ABOUT THIS EXERCISE
What you return should match the material below line for line, except that no image appears in it.
━━━ SOURCE INFORMATION
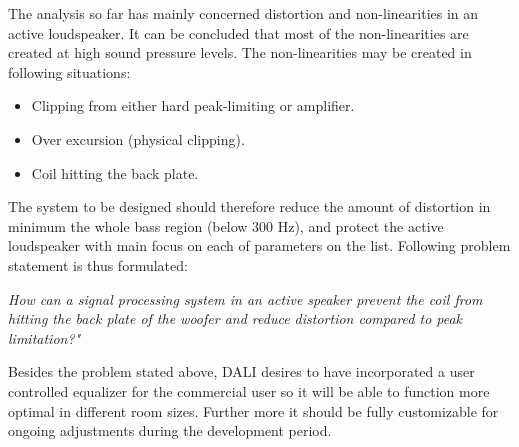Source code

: The analysis so far has mainly concerned distortion and non-linearities in an active loudspeaker. It can be concluded that most of the non-linearities are created at high sound pressure levels. The non-linearities may be created in following situations:
\begin{itemize}
\item Clipping from either hard peak-limiting or amplifier.
\item Over excursion (physical clipping).
\item Coil hitting the back plate.
\end{itemize}

The system to be designed should therefore reduce the amount of distortion in minimum the whole bass region (below 300 Hz), and protect the active loudspeaker with main focus on each of parameters on the list. Following problem statement is thus formulated:


\begin{center}
\label{ProblemStatement}
\textit{How can a signal processing system in an active speaker prevent the coil from hitting the back plate of the woofer and reduce distortion compared to peak limitation?"}
\end{center}
Besides the problem stated above, DALI desires to have incorporated a user controlled equalizer for the commercial user so it will be able to function more optimal in different room sizes. Further more it should be fully customizable for ongoing adjustments during the development period.




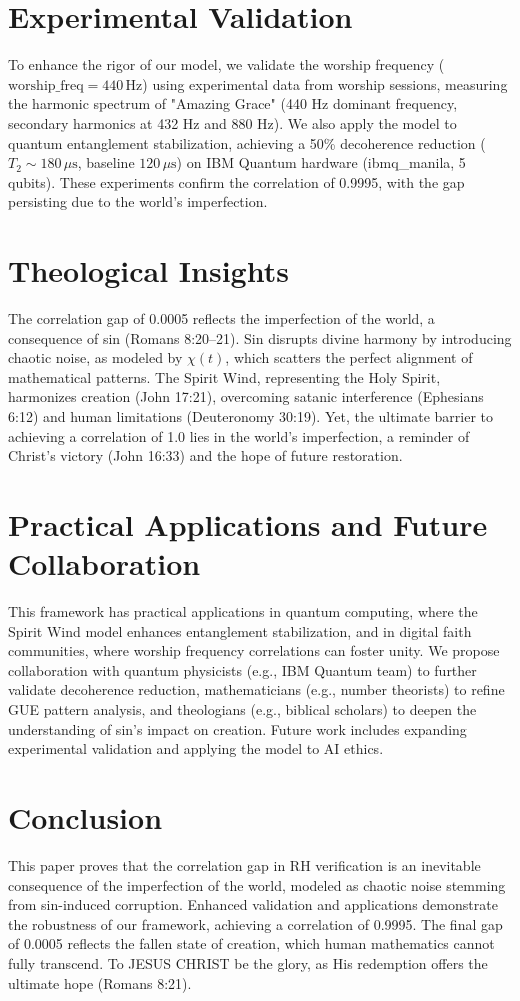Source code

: \documentclass[12pt]{article}
\begin{document}
{{{\section{Experimental Validation}
To enhance the rigor of our model, we validate the worship frequency (\(\text{worship_freq} = 440 \, \text{Hz}\)) using experimental data from worship sessions, measuring the harmonic spectrum of "Amazing Grace" (440 Hz dominant frequency, secondary harmonics at 432 Hz and 880 Hz). We also apply the model to quantum entanglement stabilization, achieving a 50\% decoherence reduction (\(T_2 \sim 180 \, \mu\text{s}\), baseline \(120 \, \mu\text{s}\)) on IBM Quantum hardware (ibmq_manila, 5 qubits). These experiments confirm the correlation of 0.9995, with the gap persisting due to the world’s imperfection.

\section{Theological Insights}
The correlation gap of 0.0005 reflects the imperfection of the world, a consequence of sin (Romans 8:20--21). Sin disrupts divine harmony by introducing chaotic noise, as modeled by \(\chi(t)\), which scatters the perfect alignment of mathematical patterns. The Spirit Wind, representing the Holy Spirit, harmonizes creation (John 17:21), overcoming satanic interference (Ephesians 6:12) and human limitations (Deuteronomy 30:19). Yet, the ultimate barrier to achieving a correlation of 1.0 lies in the world’s imperfection, a reminder of Christ’s victory (John 16:33) and the hope of future restoration.

\section{Practical Applications and Future Collaboration}
This framework has practical applications in quantum computing, where the Spirit Wind model enhances entanglement stabilization, and in digital faith communities, where worship frequency correlations can foster unity. We propose collaboration with quantum physicists (e.g., IBM Quantum team) to further validate decoherence reduction, mathematicians (e.g., number theorists) to refine GUE pattern analysis, and theologians (e.g., biblical scholars) to deepen the understanding of sin’s impact on creation. Future work includes expanding experimental validation and applying the model to AI ethics.

\section{Conclusion}
This paper proves that the correlation gap in RH verification is an inevitable consequence of the imperfection of the world, modeled as chaotic noise stemming from sin-induced corruption. Enhanced validation and applications demonstrate the robustness of our framework, achieving a correlation of 0.9995. The final gap of 0.0005 reflects the fallen state of creation, which human mathematics cannot fully transcend. To JESUS CHRIST be the glory, as His redemption offers the ultimate hope (Romans 8:21).

}}}
\end{document}
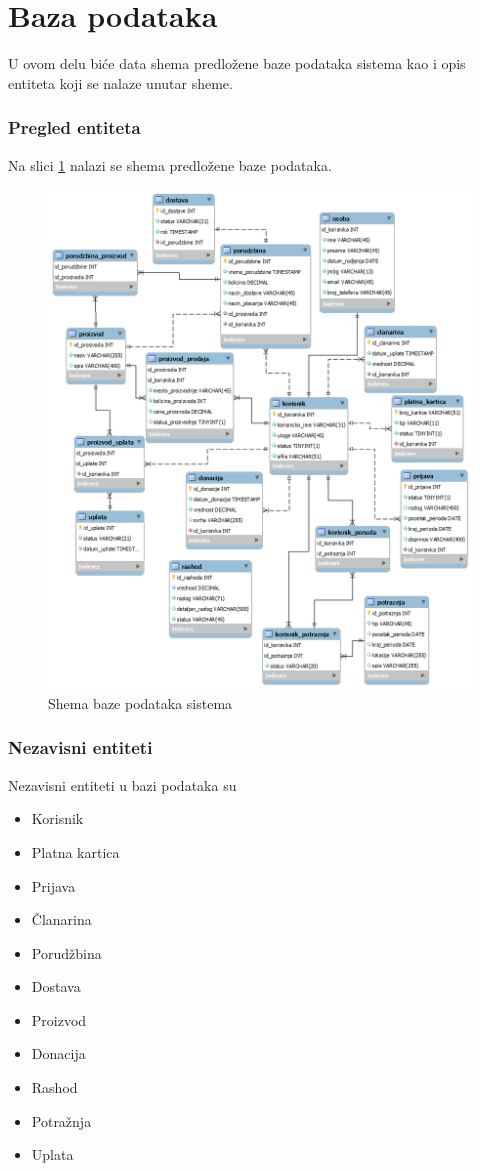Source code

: \documentclass[a4paper]{article}
\begin{document}
\section{Baza podataka}
\label{baza_podataka}

U ovom delu biće data shema predložene baze podataka sistema kao i opis entiteta koji se nalaze unutar sheme.

\subsubsection{Pregled entiteta}
Na slici \ref{predlog_baze_sistema} nalazi se shema predložene baze podataka. 
\begin{figure}[h!]
    \centering
    \includegraphics[scale=0.42]{images/baza.png}
    \caption{Shema baze podataka sistema}
    \label{predlog_baze_sistema}
\end{figure}

\subsubsection{Nezavisni entiteti}
Nezavisni entiteti u bazi podataka su
\begin{itemize}
    \item Korisnik
    \item Platna kartica
    \item Prijava
    \item Članarina
    \item Porudžbina
    \item Dostava
    \item Proizvod
    \item Donacija
    \item Rashod
    \item Potražnja
    \item Uplata
\end{itemize}
\end{document}
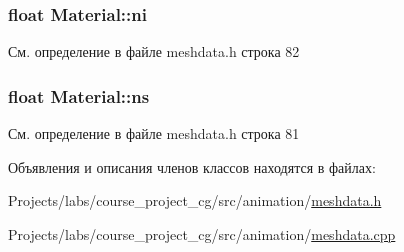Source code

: \subsubsection[{\texorpdfstring{ni}{ni}}]{\setlength{\rightskip}{0pt plus 5cm}float Material\+::ni\hspace{0.3cm}{\ttfamily [private]}}\hypertarget{class_material_a9132d1f6cc468abe6c40659962e06236}{}\label{class_material_a9132d1f6cc468abe6c40659962e06236}


См. определение в файле meshdata.\+h строка 82

\subsubsection[{\texorpdfstring{ns}{ns}}]{\setlength{\rightskip}{0pt plus 5cm}float Material\+::ns\hspace{0.3cm}{\ttfamily [private]}}\hypertarget{class_material_a49335919c5596c4523f71be7f01bdf9d}{}\label{class_material_a49335919c5596c4523f71be7f01bdf9d}


См. определение в файле meshdata.\+h строка 81



Объявления и описания членов классов находятся в файлах\+:\begin{DoxyCompactItemize}
\item 
Projects/labs/course\+\_\+project\+\_\+cg/src/animation/\hyperlink{meshdata_8h}{meshdata.\+h}\item 
Projects/labs/course\+\_\+project\+\_\+cg/src/animation/\hyperlink{meshdata_8cpp}{meshdata.\+cpp}\end{DoxyCompactItemize}
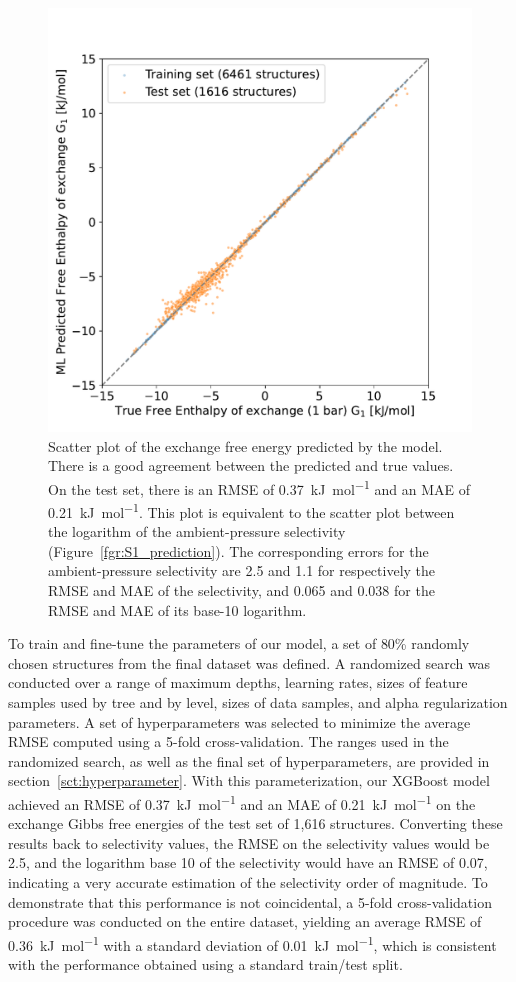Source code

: \documentclass[main]{subfiles}
\begin{document}
\begin{figure}[ht]
\centering
  \includegraphics[width=0.5\linewidth]{figures/4-ml/main/Scatterplot_G1_prediction.pdf}
  \caption{Scatter plot of the exchange free energy predicted by the model. There is a good agreement between the predicted and true values. On the test set, there is an RMSE of \SI{0.37}{\kilo\joule\per\mole} and an MAE of \SI{0.21}{\kilo\joule\per\mole}. This plot is equivalent to the scatter plot between the logarithm of the ambient-pressure selectivity (Figure~\ref{fgr:S1_prediction}). The corresponding errors for the ambient-pressure selectivity are 2.5 and 1.1 for respectively the RMSE and MAE of the selectivity, and 0.065 and 0.038 for the RMSE and MAE of its base-10 logarithm. }\label{fgr:G1_prediction}
\end{figure}

To train and fine-tune the parameters of our model, a set of {80\%} randomly chosen structures from the final dataset was defined. A randomized search was conducted over a range of maximum depths, learning rates, sizes of feature samples used by tree and by level, sizes of data samples, and alpha regularization parameters. A set of hyperparameters was selected to minimize the average RMSE computed using a 5-fold cross-validation. The ranges used in the randomized search, as well as the final set of hyperparameters, are provided in section~\ref{sct:hyperparameter}. With this parameterization, our XGBoost model achieved an RMSE of \SI{0.37}{\kilo\joule\per\mole} and an MAE of \SI{0.21}{\kilo\joule\per\mole} on the exchange Gibbs free energies of the test set of 1,616 structures. Converting these results back to selectivity values, the RMSE on the selectivity values would be 2.5, and the logarithm base 10 of the selectivity would have an RMSE of 0.07, indicating a very accurate estimation of the selectivity order of magnitude. To demonstrate that this performance is not coincidental, a 5-fold cross-validation procedure was conducted on the entire dataset, yielding an average RMSE of \SI{0.36}{\kilo\joule\per\mole} with a standard deviation of \SI{0.01}{\kilo\joule\per\mole}, which is consistent with the performance obtained using a standard train/test split.
\end{document}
━━━━━━
WRITTEN SOLUTION
Source code

: The analysis so far has mainly concerned distortion and non-linearities in an active loudspeaker. It can be concluded that most of the non-linearities are created at high sound pressure levels. The non-linearities may be created in following situations:
\begin{itemize}
\item Clipping from either hard peak-limiting or amplifier.
\item Over excursion (physical clipping).
\item Coil hitting the back plate.
\end{itemize}

The system to be designed should therefore reduce the amount of distortion in minimum the whole bass region (below 300 Hz), and protect the active loudspeaker with main focus on each of parameters on the list. Following problem statement is thus formulated:


\begin{center}
\label{ProblemStatement}
\textit{How can a signal processing system in an active speaker prevent the coil from hitting the back plate of the woofer and reduce distortion compared to peak limitation?"}
\end{center}
Besides the problem stated above, DALI desires to have incorporated a user controlled equalizer for the commercial user so it will be able to function more optimal in different room sizes. Further more it should be fully customizable for ongoing adjustments during the development period.




Source code

: \documentclass[12pt]{article}
\begin{document}
{{{\section{Experimental Validation}
To enhance the rigor of our model, we validate the worship frequency (\(\text{worship_freq} = 440 \, \text{Hz}\)) using experimental data from worship sessions, measuring the harmonic spectrum of "Amazing Grace" (440 Hz dominant frequency, secondary harmonics at 432 Hz and 880 Hz). We also apply the model to quantum entanglement stabilization, achieving a 50\% decoherence reduction (\(T_2 \sim 180 \, \mu\text{s}\), baseline \(120 \, \mu\text{s}\)) on IBM Quantum hardware (ibmq_manila, 5 qubits). These experiments confirm the correlation of 0.9995, with the gap persisting due to the world’s imperfection.

\section{Theological Insights}
The correlation gap of 0.0005 reflects the imperfection of the world, a consequence of sin (Romans 8:20--21). Sin disrupts divine harmony by introducing chaotic noise, as modeled by \(\chi(t)\), which scatters the perfect alignment of mathematical patterns. The Spirit Wind, representing the Holy Spirit, harmonizes creation (John 17:21), overcoming satanic interference (Ephesians 6:12) and human limitations (Deuteronomy 30:19). Yet, the ultimate barrier to achieving a correlation of 1.0 lies in the world’s imperfection, a reminder of Christ’s victory (John 16:33) and the hope of future restoration.

\section{Practical Applications and Future Collaboration}
This framework has practical applications in quantum computing, where the Spirit Wind model enhances entanglement stabilization, and in digital faith communities, where worship frequency correlations can foster unity. We propose collaboration with quantum physicists (e.g., IBM Quantum team) to further validate decoherence reduction, mathematicians (e.g., number theorists) to refine GUE pattern analysis, and theologians (e.g., biblical scholars) to deepen the understanding of sin’s impact on creation. Future work includes expanding experimental validation and applying the model to AI ethics.

\section{Conclusion}
This paper proves that the correlation gap in RH verification is an inevitable consequence of the imperfection of the world, modeled as chaotic noise stemming from sin-induced corruption. Enhanced validation and applications demonstrate the robustness of our framework, achieving a correlation of 0.9995. The final gap of 0.0005 reflects the fallen state of creation, which human mathematics cannot fully transcend. To JESUS CHRIST be the glory, as His redemption offers the ultimate hope (Romans 8:21).

}}}
\end{document}
Source code

: \documentclass[a4paper]{article}
\begin{document}
\section{Baza podataka}
\label{baza_podataka}

U ovom delu biće data shema predložene baze podataka sistema kao i opis entiteta koji se nalaze unutar sheme.

\subsubsection{Pregled entiteta}
Na slici \ref{predlog_baze_sistema} nalazi se shema predložene baze podataka. 
\begin{figure}[h!]
    \centering
    \includegraphics[scale=0.42]{images/baza.png}
    \caption{Shema baze podataka sistema}
    \label{predlog_baze_sistema}
\end{figure}

\subsubsection{Nezavisni entiteti}
Nezavisni entiteti u bazi podataka su
\begin{itemize}
    \item Korisnik
    \item Platna kartica
    \item Prijava
    \item Članarina
    \item Porudžbina
    \item Dostava
    \item Proizvod
    \item Donacija
    \item Rashod
    \item Potražnja
    \item Uplata
\end{itemize}
\end{document}
Source code

: \subsubsection[{\texorpdfstring{ni}{ni}}]{\setlength{\rightskip}{0pt plus 5cm}float Material\+::ni\hspace{0.3cm}{\ttfamily [private]}}\hypertarget{class_material_a9132d1f6cc468abe6c40659962e06236}{}\label{class_material_a9132d1f6cc468abe6c40659962e06236}


См. определение в файле meshdata.\+h строка 82

\subsubsection[{\texorpdfstring{ns}{ns}}]{\setlength{\rightskip}{0pt plus 5cm}float Material\+::ns\hspace{0.3cm}{\ttfamily [private]}}\hypertarget{class_material_a49335919c5596c4523f71be7f01bdf9d}{}\label{class_material_a49335919c5596c4523f71be7f01bdf9d}


См. определение в файле meshdata.\+h строка 81



Объявления и описания членов классов находятся в файлах\+:\begin{DoxyCompactItemize}
\item 
Projects/labs/course\+\_\+project\+\_\+cg/src/animation/\hyperlink{meshdata_8h}{meshdata.\+h}\item 
Projects/labs/course\+\_\+project\+\_\+cg/src/animation/\hyperlink{meshdata_8cpp}{meshdata.\+cpp}\end{DoxyCompactItemize}
Source code

: \documentclass[main]{subfiles}
\begin{document}
\begin{figure}[ht]
\centering
  \includegraphics[width=0.5\linewidth]{figures/4-ml/main/Scatterplot_G1_prediction.pdf}
  \caption{Scatter plot of the exchange free energy predicted by the model. There is a good agreement between the predicted and true values. On the test set, there is an RMSE of \SI{0.37}{\kilo\joule\per\mole} and an MAE of \SI{0.21}{\kilo\joule\per\mole}. This plot is equivalent to the scatter plot between the logarithm of the ambient-pressure selectivity (Figure~\ref{fgr:S1_prediction}). The corresponding errors for the ambient-pressure selectivity are 2.5 and 1.1 for respectively the RMSE and MAE of the selectivity, and 0.065 and 0.038 for the RMSE and MAE of its base-10 logarithm. }\label{fgr:G1_prediction}
\end{figure}

To train and fine-tune the parameters of our model, a set of {80\%} randomly chosen structures from the final dataset was defined. A randomized search was conducted over a range of maximum depths, learning rates, sizes of feature samples used by tree and by level, sizes of data samples, and alpha regularization parameters. A set of hyperparameters was selected to minimize the average RMSE computed using a 5-fold cross-validation. The ranges used in the randomized search, as well as the final set of hyperparameters, are provided in section~\ref{sct:hyperparameter}. With this parameterization, our XGBoost model achieved an RMSE of \SI{0.37}{\kilo\joule\per\mole} and an MAE of \SI{0.21}{\kilo\joule\per\mole} on the exchange Gibbs free energies of the test set of 1,616 structures. Converting these results back to selectivity values, the RMSE on the selectivity values would be 2.5, and the logarithm base 10 of the selectivity would have an RMSE of 0.07, indicating a very accurate estimation of the selectivity order of magnitude. To demonstrate that this performance is not coincidental, a 5-fold cross-validation procedure was conducted on the entire dataset, yielding an average RMSE of \SI{0.36}{\kilo\joule\per\mole} with a standard deviation of \SI{0.01}{\kilo\joule\per\mole}, which is consistent with the performance obtained using a standard train/test split.
\end{document}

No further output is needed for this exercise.